A spiking Basal Ganglia model of synchrony, exploration and decision making.

To make an optimal decision we need to weigh all the available options, compare them with the current goal, and choose the most rewarding one. Depending on the situation an optimal decision could be to either "explore" or "exploit" or "not to take any action" for which the Basal Ganglia (BG) is considered to be a key neural substrate. In an attempt to expand this classical picture of BG function, we had earlier hypothesized that the Indirect Pathway (IP) of the BG could be the subcortical substrate for exploration. In this study we build a spiking network model to relate exploration to synchrony levels in the BG (which are a neural marker for tremor in Parkinson's disease). Key BG nuclei such as the Sub Thalamic Nucleus (STN), Globus Pallidus externus (GPe) and Globus Pallidus internus (GPi) were modeled as Izhikevich spiking neurons whereas the Striatal output was modeled as Poisson spikes. The model is cast in reinforcement learning framework with the dopamine signal representing reward prediction error. We apply the model to two decision making tasks: a binary action selection task (similar to one used by Humphries et al., 2006) and an n-armed bandit task (Bourdaud et al., 2008). The model shows that exploration levels could be controlled by STN's lateral connection strength which also influenced the synchrony levels in the STN-GPe circuit.

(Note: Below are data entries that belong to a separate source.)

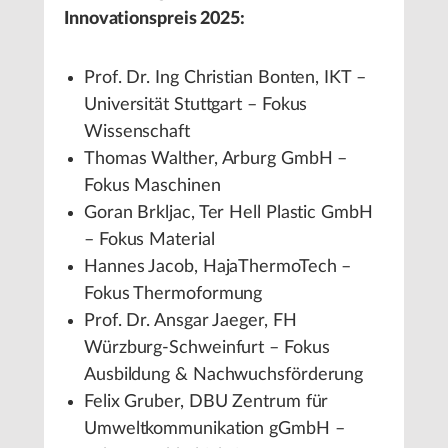
Innovationspreis 2025:
Prof. Dr. Ing Christian Bonten, IKT –
Universität Stuttgart – Fokus
Wissenschaft
Thomas Walther, Arburg GmbH –
Fokus Maschinen
Goran Brkljac, Ter Hell Plastic GmbH
– Fokus Material
Hannes Jacob, HajaThermoTech –
Fokus Thermoformung
Prof. Dr. Ansgar Jaeger, FH
Würzburg-Schweinfurt – Fokus
Ausbildung & Nachwuchsförderung
Felix Gruber, DBU Zentrum für
Umweltkommunikation gGmbH –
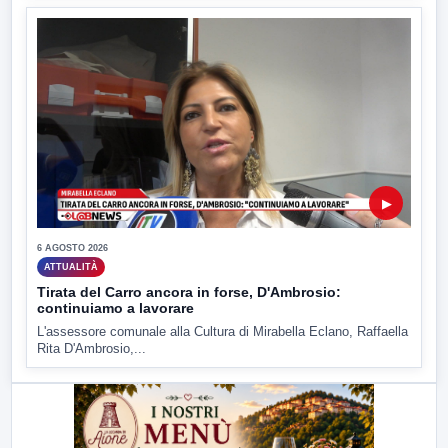
▶
6 AGOSTO 2026
ATTUALITÀ
Tirata del Carro ancora in forse, D'Ambrosio:
continuiamo a lavorare
L'assessore comunale alla Cultura di Mirabella Eclano, Raffaella
Rita D'Ambrosio,...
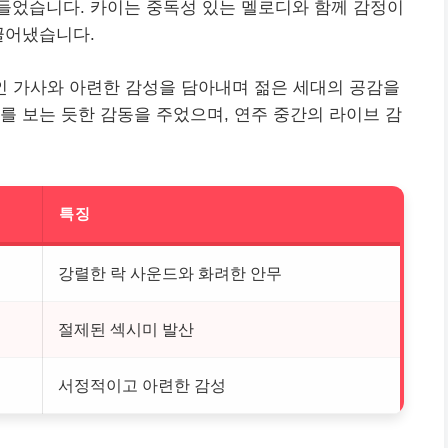
들었습니다. 카이는 중독성 있는 멜로디와 함께 감정이
끌어냈습니다.
인 가사와 아련한 감성을 담아내며 젊은 세대의
공감
을
를 보는 듯한 감동을 주었으며, 연주 중간의 라이브 감
특징
강렬한 락 사운드와 화려한 안무
절제된 섹시미 발산
서정적이고 아련한 감성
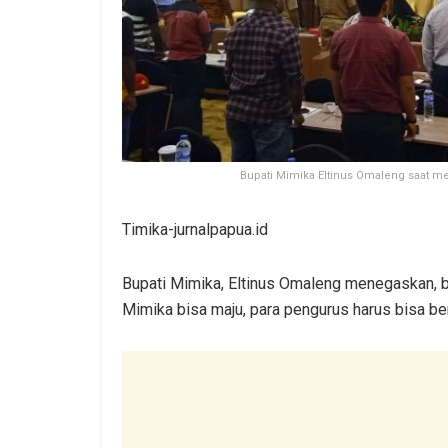
Bupati Mimika Eltinus Omaleng saat m
Timika-jurnalpapua.id
Bupati Mimika, Eltinus Omaleng menegaskan, ba
Mimika bisa maju, para pengurus harus bisa be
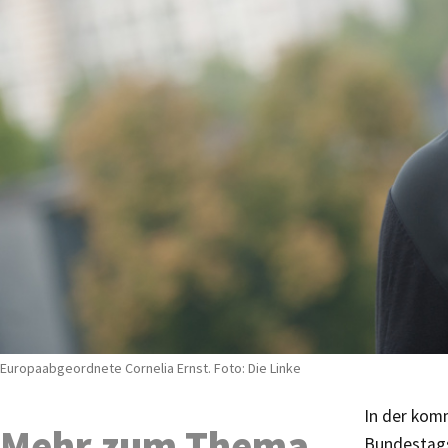
Europaabgeordnete Cornelia Ernst. Foto: Die Linke
In der kom
Mehr zum Thema
Bundestags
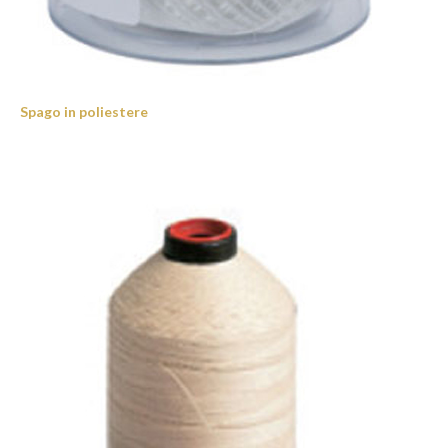
Spago in poliestere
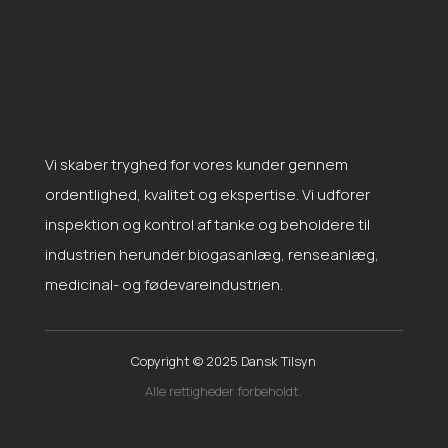
Vi skaber tryghed for vores kunder gennem
ordentlighed, kvalitet og ekspertise. Vi udforer
inspektion og kontrol af tanke og beholdere til
industrien herunder biogasanlæg, renseanlæg,
medicinal- og fødevareindustrien.
Copyright © 2025
Dansk Tilsyn
Alle rettigheder forbeholdt.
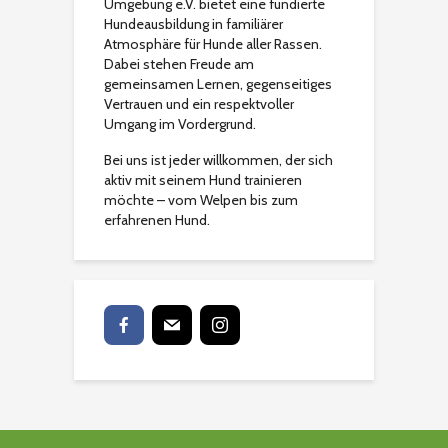
Umgebung e.V. bietet eine fundierte
Hundeausbildung in familiärer
Atmosphäre für Hunde aller Rassen.
Dabei stehen Freude am
gemeinsamen Lernen, gegenseitiges
Vertrauen und ein respektvoller
Umgang im Vordergrund.
Bei uns ist jeder willkommen, der sich
aktiv mit seinem Hund trainieren
möchte – vom Welpen bis zum
erfahrenen Hund.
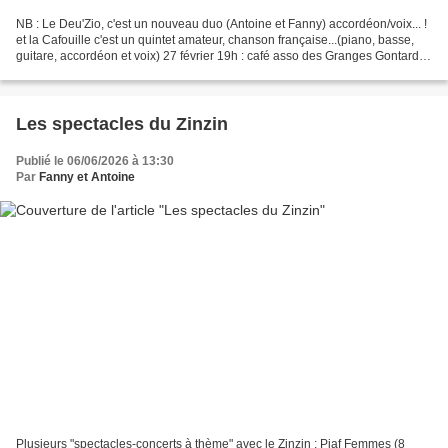
NB : Le Deu'Zio, c'est un nouveau duo (Antoine et Fanny) accordéon/voix... !
et la Cafouille c'est un quintet amateur, chanson française...(piano, basse,
guitare, accordéon et voix) 27 février 19h : café asso des Granges Gontardes
La Cafouille quintet...
Les spectacles du Zinzin
Publié le 06/06/2026 à 13:30
Par
Fanny et Antoine
Plusieurs "spectacles-concerts à thème" avec le Zinzin : Piaf Femmes (8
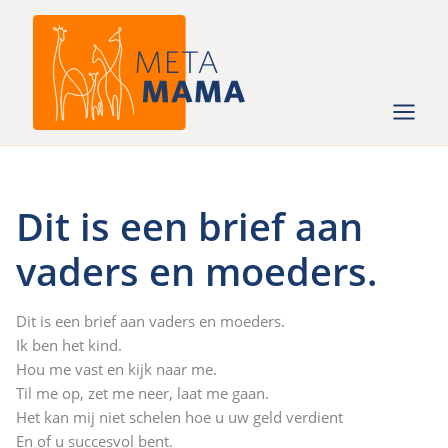
Ga
naar
de
inhoud
Dit is een brief aan
vaders en moeders.
Dit is een brief aan vaders en moeders.
Ik ben het kind.
Hou me vast en kijk naar me.
Til me op, zet me neer, laat me gaan.
Het kan mij niet schelen hoe u uw geld verdient
En of u succesvol bent.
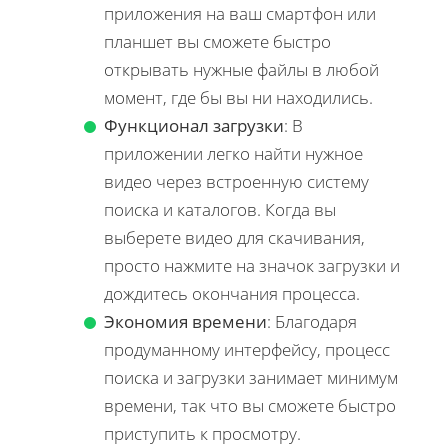
приложения на ваш смартфон или
планшет вы сможете быстро
открывать нужные файлы в любой
момент, где бы вы ни находились.
Функционал загрузки
: В
приложении легко найти нужное
видео через встроенную систему
поиска и каталогов. Когда вы
выберете видео для скачивания,
просто нажмите на значок загрузки и
дождитесь окончания процесса.
Экономия времени
: Благодаря
продуманному интерфейсу, процесс
поиска и загрузки занимает минимум
времени, так что вы сможете быстро
приступить к просмотру.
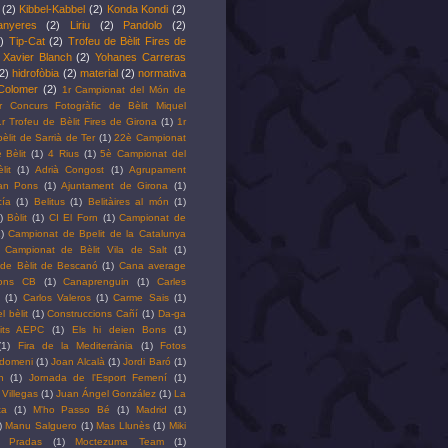
(2)
Kibbel-Kabbel
(2)
Konda Kondi
(2)
anyeres
(2)
Liriu
(2)
Pandolo
(2)
)
Tip-Cat
(2)
Trofeu de Bèlit Fires de
Xavier Blanch
(2)
Yohanes Carreras
2)
hidrofòbia
(2)
material
(2)
normativa
Colomer
(2)
1r Campionat del Món de
r Concurs Fotogràfic de Bèlit Miquel
1r Trofeu de Bèlit Fires de Girona
(1)
1r
bèlit de Sarrià de Ter
(1)
22è Campionat
 Bèlit
(1)
4 Rius
(1)
5è Campionat del
it
(1)
Adrià Congost
(1)
Agrupament
oan Pons
(1)
Ajuntament de Girona
(1)
ía
(1)
Belitus
(1)
Belitàires al món
(1)
)
Bòlit
(1)
CI El Forn
(1)
Campionat de
)
Campionat de Bpelit de la Catalunya
Campionat de Bèlit Vila de Salt
(1)
de Bèlit de Bescanó
(1)
Cana average
ons CB
(1)
Canaprenguin
(1)
Carles
(1)
Carlos Valeros
(1)
Carme Sais
(1)
l bèlit
(1)
Construccions Cañí
(1)
Da-ga
lits AEPC
(1)
Els hi deien Bons
(1)
(1)
Fira de la Mediterrània
(1)
Fotos
Idomeni
(1)
Joan Alcalà
(1)
Jordi Baró
(1)
h
(1)
Jornada de l'Esport Femení
(1)
 Villegas
(1)
Juan Ángel González
(1)
La
ta
(1)
M'ho Passo Bé
(1)
Madrid
(1)
)
Manu Salguero
(1)
Mas Llunès
(1)
Miki
l Pradas
(1)
Moctezuma Team
(1)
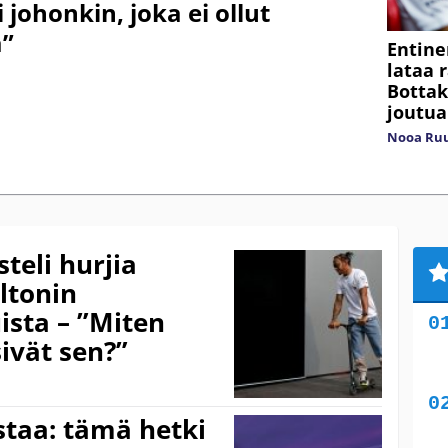
 johonkin, joka ei ollut
a”
Entine
lataa r
Bottak
joutu
Nooa Ru
eli hurjia
ltonin
sta – ”Miten
ivät sen?”
staa: tämä hetki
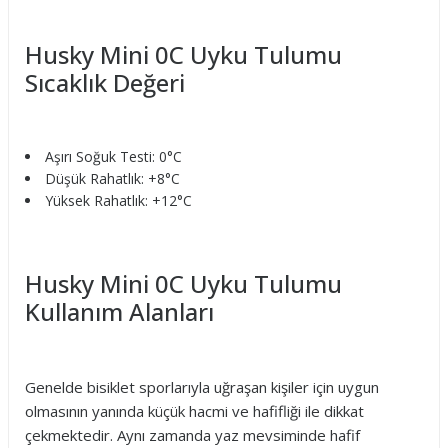
Husky Mini 0C Uyku Tulumu
Sıcaklık Değeri
Aşırı Soğuk Testi: 0°C
Düşük Rahatlık: +8°C
Yüksek Rahatlık: +12°C
Husky Mini 0C Uyku Tulumu
Kullanım Alanları
Genelde bisiklet sporlarıyla uğraşan kişiler için uygun
olmasının yanında küçük hacmi ve hafifliği ile dikkat
çekmektedir. Aynı zamanda yaz mevsiminde hafif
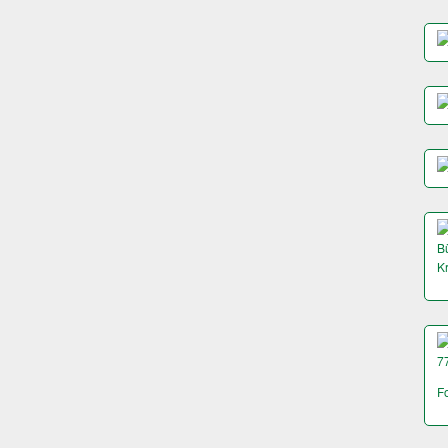
Bü
K
7
F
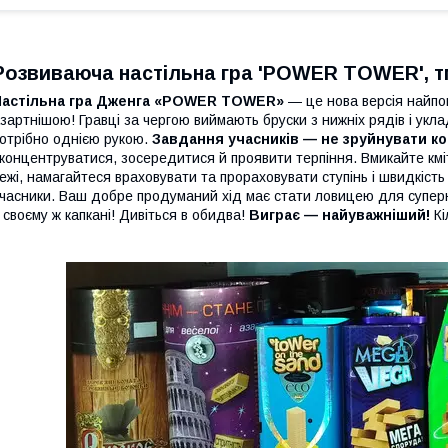
Розвиваюча настільна гра 'POWER TOWER', т
Настільна гра Дженга «POWER TOWER»
— це нова версія найпоп
зартнішою! Гравці за чергою виймають бруски з нижніх рядів і укла
отрібно однією рукою.
Завдання учасників — не зруйнувати ко
концентруватися, зосередитися й проявити терпіння. Вмикайте кміт
ежі, намагайтеся враховувати та прораховувати ступінь і швидкість
часники. Ваш добре продуманий хід має стати ловицею для суперн
 своєму ж капкані! Дивіться в обидва!
Виграє — найуважніший!
Кі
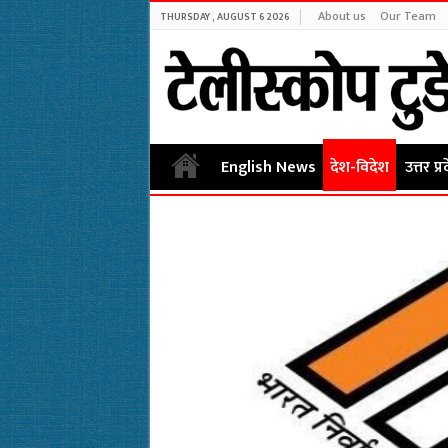
About us
Our Team
THURSDAY , AUGUST 6 2026
English News
देश-विदेश
उत्तर प्र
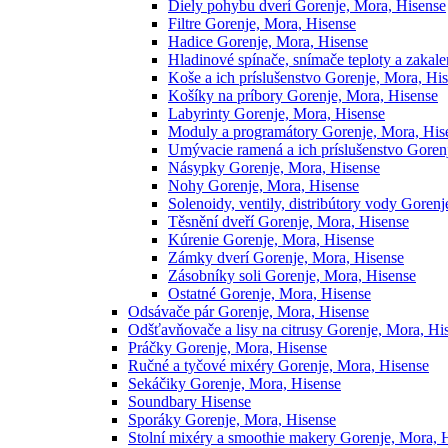
Diely pohybu dverí Gorenje, Mora, Hisense
Filtre Gorenje, Mora, Hisense
Hadice Gorenje, Mora, Hisense
Hladinové spínače, snímače teploty a zakal
Koše a ich príslušenstvo Gorenje, Mora, Hi
Košíky na príbory Gorenje, Mora, Hisense
Labyrinty Gorenje, Mora, Hisense
Moduly a programátory Gorenje, Mora, His
Umývacie ramená a ich príslušenstvo Goren
Násypky Gorenje, Mora, Hisense
Nohy Gorenje, Mora, Hisense
Solenoidy, ventily, distribútory vody Goren
Těsnění dveří Gorenje, Mora, Hisense
Kúrenie Gorenje, Mora, Hisense
Zámky dverí Gorenje, Mora, Hisense
Zásobníky soli Gorenje, Mora, Hisense
Ostatné Gorenje, Mora, Hisense
Odsávače pár Gorenje, Mora, Hisense
Odšťavňovače a lisy na citrusy Gorenje, Mora, Hi
Práčky Gorenje, Mora, Hisense
Ručné a tyčové mixéry Gorenje, Mora, Hisense
Sekáčiky Gorenje, Mora, Hisense
Soundbary Hisense
Sporáky Gorenje, Mora, Hisense
Stolní mixéry a smoothie makery Gorenje, Mora, 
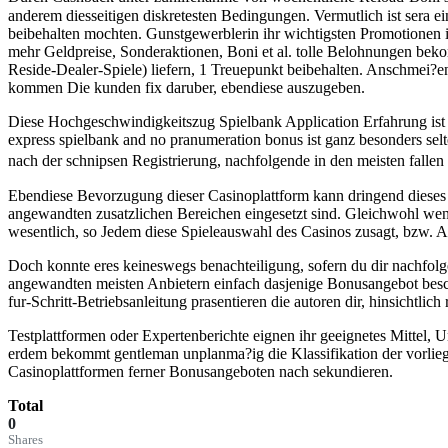
anderem diesseitigen diskretesten Bedingungen. Vermutlich ist sera 
beibehalten mochten. Gunstgewerblerin ihr wichtigsten Promotionen 
mehr Geldpreise, Sonderaktionen, Boni et al. tolle Belohnungen bek
Reside-Dealer-Spiele) liefern, 1 Treuepunkt beibehalten. Anschmei?e
kommen Die kunden fix daruber, ebendiese auszugeben.
Diese Hochgeschwindigkeitszug Spielbank Application Erfahrung ist di
express spielbank and no pranumeration bonus ist ganz besonders selt
nach der schnipsen Registrierung, nachfolgende in den meisten fallen
Ebendiese Bevorzugung dieser Casinoplattform kann dringend dieses
angewandten zusatzlichen Bereichen eingesetzt sind. Gleichwohl wenig
wesentlich, so Jedem diese Spieleauswahl des Casinos zusagt, bzw.
Doch konnte eres keineswegs benachteiligung, sofern du dir nachfolg
angewandten meisten Anbietern einfach dasjenige Bonusangebot beschu
fur-Schritt-Betriebsanleitung prasentieren die autoren dir, hinsichtlic
Testplattformen oder Expertenberichte eignen ihr geeignetes Mittel, 
erdem bekommt gentleman unplanma?ig die Klassifikation der vorliege
Casinoplattformen ferner Bonusangeboten nach sekundieren.
Total
0
Shares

An increase in STN's lateral strength led to a decrease in exploration which can be thought as the possible explanation for reduced exploratory levels in Parkinson's patients. Our simulations also show that on complete removal of IP, the model exhibits only Go and No-Go behaviors, thereby demonstrating the crucial role of IP in exploration. Our model provides a unified account for synchronization, action section, and explorative behavior.